*Provided data*:
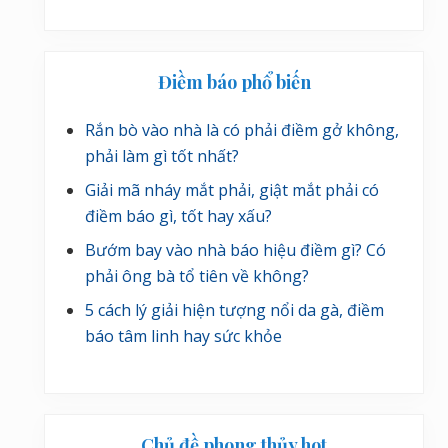
Điềm báo phổ biến
Rắn bò vào nhà là có phải điềm gở không,
phải làm gì tốt nhất?
Giải mã nháy mắt phải, giật mắt phải có
điềm báo gì, tốt hay xấu?
Bướm bay vào nhà báo hiệu điềm gì? Có
phải ông bà tổ tiên về không?
5 cách lý giải hiện tượng nổi da gà, điềm
báo tâm linh hay sức khỏe
Chủ đề phong thủy hot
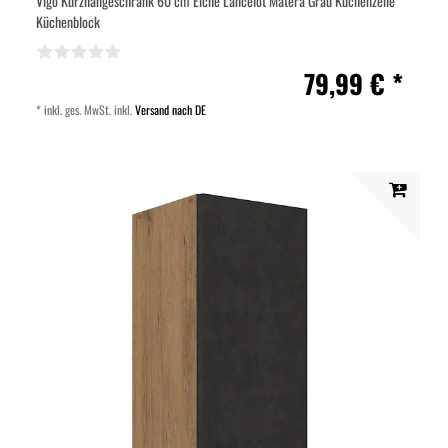
Vigo Kurzhängeschrank 60 cm Eiche Lancelot Matera Grau Küchenzeile
Küchenblock
79,99 € *
*
inkl. ges. MwSt.
inkl.
Versand nach DE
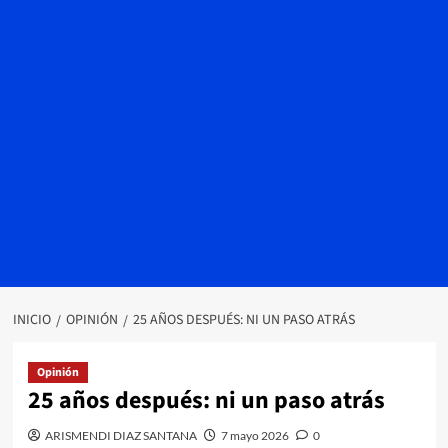
INICIO
OPINIÓN
25 AÑOS DESPUÉS: NI UN PASO ATRÁS
Opinión
25 años después: ni un paso atrás
ARISMENDI DIAZ SANTANA
7 mayo 2026
0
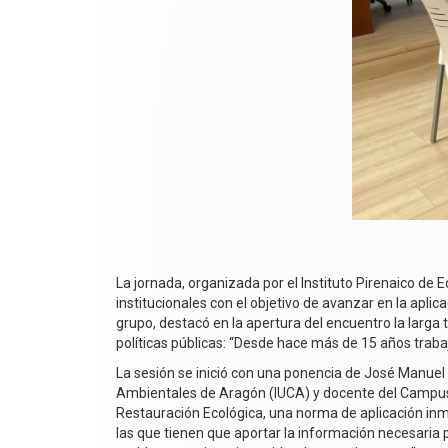
La jornada, organizada por el Instituto Pirenaico de 
institucionales con el objetivo de avanzar en la apl
grupo, destacó en la apertura del encuentro la larga 
políticas públicas: “Desde hace más de 15 años trab
La sesión se inició con una ponencia de José Manuel N
Ambientales de Aragón (IUCA) y docente del Campus 
Restauración Ecológica, una norma de aplicación inm
las que tienen que aportar la información necesaria 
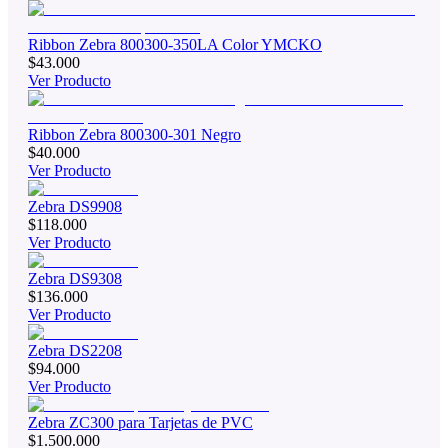
Ribbon Zebra 800300-350LA Color YMCKO
$43.000
Ver Producto
Ribbon Zebra 800300-301 Negro
$40.000
Ver Producto
Zebra DS9908
$118.000
Ver Producto
Zebra DS9308
$136.000
Ver Producto
Zebra DS2208
$94.000
Ver Producto
Zebra ZC300 para Tarjetas de PVC
$1.500.000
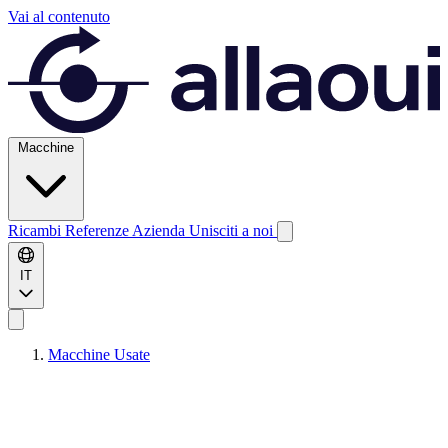
Vai al contenuto
Macchine
Ricambi
Referenze
Azienda
Unisciti a noi
IT
Macchine Usate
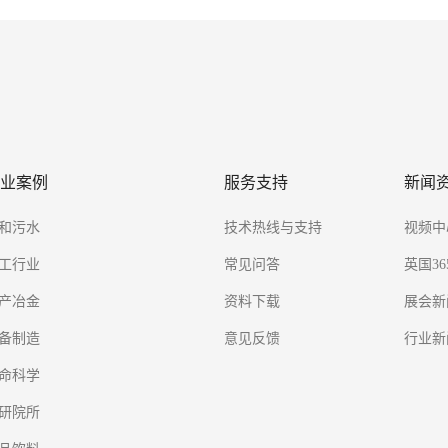
LB
G1
XX
1
聚四氟乙烯 
2
聚四氟乙烯 
X
TQ
-
业案例
服务支持
新闻
XX
和污水
技术热线与支持
视频中
2
30
工行业
常见问答
英国36
3
316
产冶金
资料下载
展会新
OC
备制造
意见反馈
行业新
XX
命科学
研院所
EM
安装支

*Description of the task*: Restate the records above verbatim. Pictures stay out.

*Exercise answer*:
Điềm báo phổ biến
Rắn bò vào nhà là có phải điềm gở không,
phải làm gì tốt nhất?
Giải mã nháy mắt phải, giật mắt phải có
điềm báo gì, tốt hay xấu?
Bướm bay vào nhà báo hiệu điềm gì? Có
phải ông bà tổ tiên về không?
5 cách lý giải hiện tượng nổi da gà, điềm
báo tâm linh hay sức khỏe
Chủ đề phong thủy hot
Vigo Kurzhängeschrank 60 cm Eiche Lancelot Matera Grau Küchenzeile
Küchenblock
79,99 € *
*
inkl. ges. MwSt.
inkl.
Versand nach DE
INICIO
OPINIÓN
25 AÑOS DESPUÉS: NI UN PASO ATRÁS
Opinión
25 años después: ni un paso atrás
ARISMENDI DIAZ SANTANA
7 mayo 2026
0
La jornada, organizada por el Instituto Pirenaico de 
institucionales con el objetivo de avanzar en la apl
grupo, destacó en la apertura del encuentro la larga 
políticas públicas: “Desde hace más de 15 años trab
La sesión se inició con una ponencia de José Manuel N
Ambientales de Aragón (IUCA) y docente del Campus 
Restauración Ecológica, una norma de aplicación inm
las que tienen que aportar la información necesaria 
Ribbon Zebra 800300-350LA Color YMCKO
$43.000
Ver Producto
Ribbon Zebra 800300-301 Negro
$40.000
Ver Producto
Zebra DS9908
$118.000
Ver Producto
Zebra DS9308
$136.000
Ver Producto
Zebra DS2208
$94.000
Ver Producto
Zebra ZC300 para Tarjetas de PVC
$1.500.000
Vai al contenuto
Macchine
Ricambi
Referenze
Azienda
Unisciti a noi
IT
Macchine Usate
LB
G1
XX
1
聚四氟乙烯 
2
聚四氟乙烯 
X
TQ
-
业案例
服务支持
新闻
XX
和污水
技术热线与支持
视频中
2
30
工行业
常见问答
英国36
3
316
产冶金
资料下载
展会新
OC
备制造
意见反馈
行业新
XX
命科学
研院所
EM
安装支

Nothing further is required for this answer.